Croisé aussi bien chez Bertrand Tavernier (Que la fête commence) qu’Olivier Marchal (36, quai des orfèvres), Philippe Garrel (Le Vent de la nuit) que Sandrine Veysset (Y aura-t-il de la neige à Noël ?), Daniel Duval, décédé en 2013, fut aussi le réalisateur de six longs métrages, tournés entre 1974 (Le Voyage d’Amélie) et 2006 (Le Temps des porte-plumes). L’Ombre des châteaux est son deuxième film, le portrait tragique et poétique d’une famille démunie d’émigrés italiens, les Capello, vivant dans le Nord de la France. Les deux frères, Luigi et Rico, rêvent de partir au Canada, tandis que leur sœur, Fatoun, est placée dans un centre de rééducation après avoir été prise en flagrant délit de vol. Moins connu que La Dérobade (1979, avec Miou-Miou), qui remporta un vif succès, L’Ombre des châteaux est sans doute le film où s’exprime le plus intensément le rapport au monde de son auteur, son amour des marges, des sentiments extrêmes et de la liberté. Il fut écrit à la Villa Médicis, où Daniel Duval était en résidence après avoir reçu le Prix de Rome pour Le Voyage d’Amélie. Balthus, le directeur de la Villa Médicis, l’encouragea à tourner le film sans tarder.  

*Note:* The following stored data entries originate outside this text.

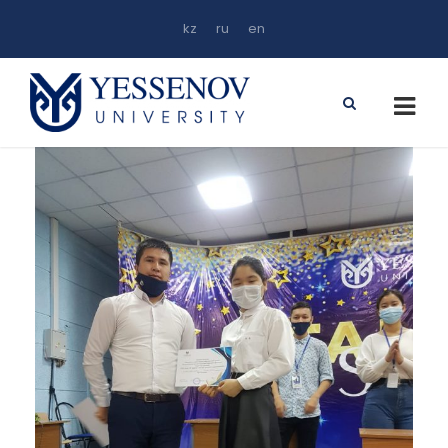
kz
ru
en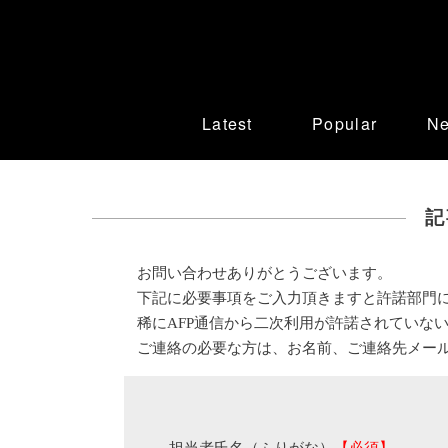
Latest
Popular
N
記
お問い合わせありがとうございます。
下記に必要事項をご入力頂きますと許諾部門
稀にAFP通信から二次利用が許諾されていな
ご連絡の必要な方は、お名前、ご連絡先メー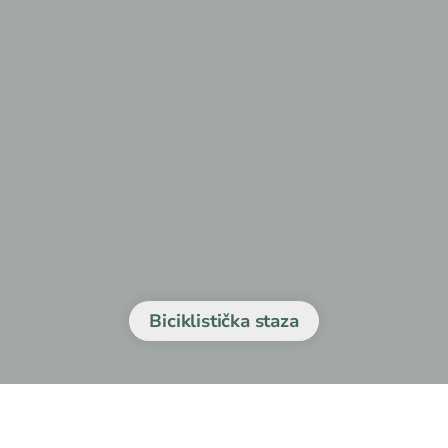
Biciklistička staza
jzapadnijeg dijela Hrvatske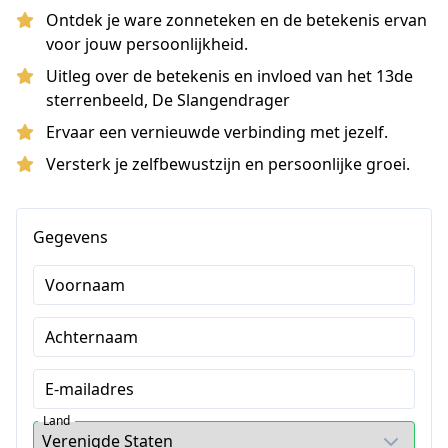
Ontdek je ware zonneteken en de betekenis ervan
voor jouw persoonlijkheid.
Uitleg over de betekenis en invloed van het 13de
sterrenbeeld, De Slangendrager
Ervaar een vernieuwde verbinding met jezelf.
Versterk je zelfbewustzijn en persoonlijke groei.
Gegevens
Voornaam
Achternaam
E-mailadres
Land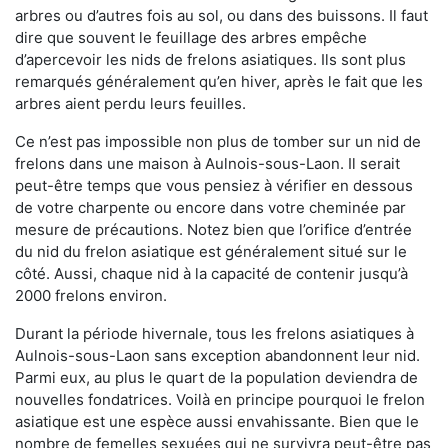
arbres ou d’autres fois au sol, ou dans des buissons. Il faut
dire que souvent le feuillage des arbres empêche
d’apercevoir les nids de frelons asiatiques. Ils sont plus
remarqués généralement qu’en hiver, après le fait que les
arbres aient perdu leurs feuilles.
Ce n’est pas impossible non plus de tomber sur un nid de
frelons dans une maison à Aulnois-sous-Laon. Il serait
peut-être temps que vous pensiez à vérifier en dessous
de votre charpente ou encore dans votre cheminée par
mesure de précautions. Notez bien que l’orifice d’entrée
du nid du frelon asiatique est généralement situé sur le
côté. Aussi, chaque nid à la capacité de contenir jusqu’à
2000 frelons environ.
Durant la période hivernale, tous les frelons asiatiques à
Aulnois-sous-Laon sans exception abandonnent leur nid.
Parmi eux, au plus le quart de la population deviendra de
nouvelles fondatrices. Voilà en principe pourquoi le frelon
asiatique est une espèce aussi envahissante. Bien que le
nombre de femelles sexuées qui ne survivra peut-être pas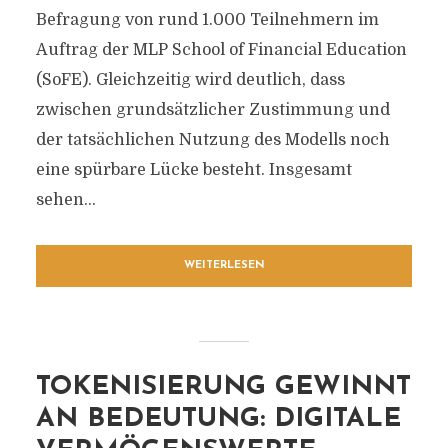
Befragung von rund 1.000 Teilnehmern im
Auftrag der MLP School of Financial Education
(SoFE). Gleichzeitig wird deutlich, dass
zwischen grundsätzlicher Zustimmung und
der tatsächlichen Nutzung des Modells noch
eine spürbare Lücke besteht. Insgesamt
sehen...
WEITERLESEN
TOKENISIERUNG GEWINNT
AN BEDEUTUNG: DIGITALE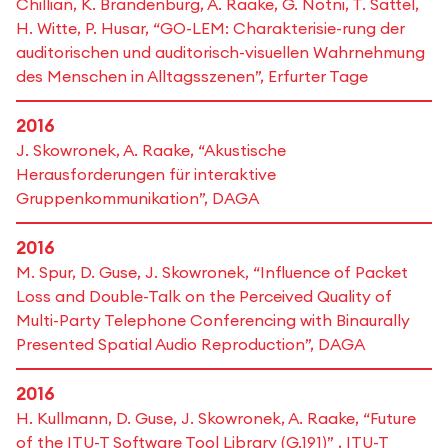
Chillian, K. Brandenburg, A. Raake, G. Notni, T. Sattel,
H. Witte, P. Husar, “GO-LEM: Charakterisie-rung der
auditorischen und auditorisch-visuellen Wahrnehmung
des Menschen in Alltagsszenen”, Erfurter Tage
2016
J. Skowronek, A. Raake, “Akustische
Herausforderungen für interaktive
Gruppenkommunikation”, DAGA
2016
M. Spur, D. Guse, J. Skowronek, “Influence of Packet
Loss and Double-Talk on the Perceived Quality of
Multi-Party Telephone Conferencing with Binaurally
Presented Spatial Audio Reproduction”, DAGA
2016
H. Kullmann, D. Guse, J. Skowronek, A. Raake, “Future
of the ITU-T Software Tool Library (G.191)” , ITU-T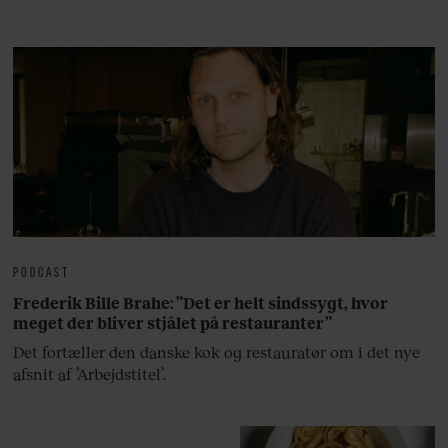
bedste ø
lan
PODCAST
Frederik Bille Brahe: ”Det er helt sindssygt, hvor
meget der bliver stjålet på restauranter”
Det fortæller den danske kok og restauratør om i det nye
afsnit af ’Arbejdstitel’.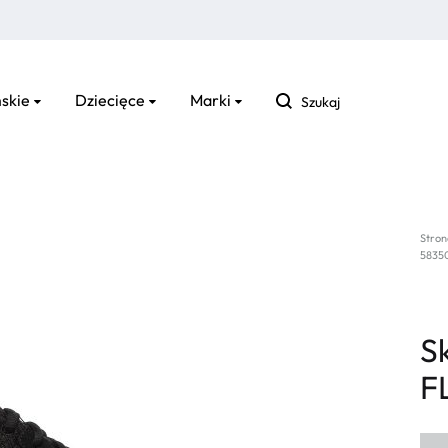
Szukaj
skie
Dziecięce
Marki
Stron
5835
S
F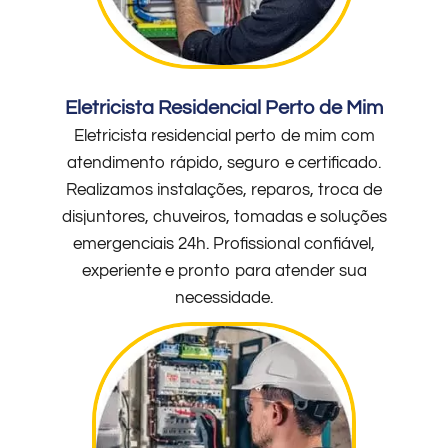
Eletricista Residencial Perto de Mim
Eletricista residencial perto de mim com
atendimento rápido, seguro e certificado.
Realizamos instalações, reparos, troca de
disjuntores, chuveiros, tomadas e soluções
emergenciais 24h. Profissional confiável,
experiente e pronto para atender sua
necessidade.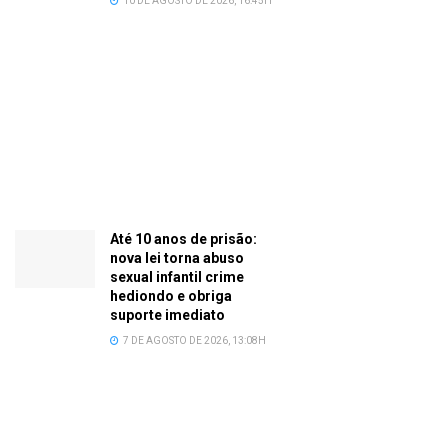
10 DE AGOSTO DE 2026, 16:45H
Até 10 anos de prisão:
nova lei torna abuso
sexual infantil crime
hediondo e obriga
suporte imediato
7 DE AGOSTO DE 2026, 13:08H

Daniel Duval s’y inspirait de son enfance

Daniel Duval insistait beaucoup sur le fait que L’Ombre des châteaux n’était pas un film autobiographique. A l’époque de la sortie du film, il expliquait ainsi : « L’Ombre des châteaux a toujours été, dans mon esprit, une histoire qui se passait dans le Nord. Pas seulement pour me débarrasser de mon étiquette de « loulou de banlieue ». Surtout parce que le Nord (que je ne connaissais pas) représente pour moi l’univers des mines qu’on ferme, des chômeurs, des émigrés, de la misère. C’est le motif profond qui m’a fait choisir ce type de paysage pour y faire vivre dans une cabane (où il n’y a pas de télévision) Luigi, Rico, leur jeune sœur Fatoun et les deux vieux. » Pas un film autobiographique, donc, mais cette « investigation lyrique dans le monde des marginaux » (comme l’écrit Eric Le Roy dans le livret qui accompagne l’édition vidéo) fut néanmoins nourrie par les expériences de Daniel Duval, qui avait connu une enfance difficile, houleuse, passée en institution, puis dans une famille d’accueil, après qu’il ait été retiré à ses parents à l’âge de neuf ans. « C’est à la fois un film d’une tristesse absolue et l’un des plus beaux messages de vie que je connaisse », dit Michel Seydoux, son producteur, dans une émouvante collection de témoignages, Ce rêve d’Amérique… ou presque, disponible en bonus.

C’était l’un des films préférés de son directeur de la photographie, Pierre Lhomme

Directeur de la photographie légendaire du cinéma français, responsable de l’image de classiques signés Jean-Paul Rappeneau (Cyrano de Bergerac), Jean-Pierre Melville (L’Armée des ombres) ou Jean Eustache (La Maman et la Putain), Pierre Lhomme avait confié quelques mois avant sa mort, en 2019, que L’Ombre des châteaux était l’un de ses films préférés, l’un de ceux dont il était le plus fier. Le producteur Michel Seydoux avait donné carte blanche à Daniel Duval, lui favorisant l’accès à quelques collaborateurs de renom, comme Pierre Lhomme, donc, ou encore le musicien de jazz Maurice Vander (compositeur de la bande originale) et Bernard Stora (assistant réalisateur). Celui-ci, dans le bonus de l’édition vidéo, se souvient des tensions qui se firent jour lors du tournage entre cette équipe de professionnels très aguerris et un Daniel Duval qui privilégiait les méthodes non conventionnelles, lui qui n’avait jamais fait d’école de cinéma. Mais on peut aussi supposer que c’est de ces tensions que jaillirent l’énergie brute et la rage fiévreuse qui traversent ce film unique.

L’Ombre des châteaux, de Daniel Duval, avec Philippe Léotard, Albert Dray, Zoé Chauveau… En salles et en DVD (Tamasa) le 4 mars. Le film a bénéficié de l’aide sélective à la numérisation des films de patrimoine du CNC.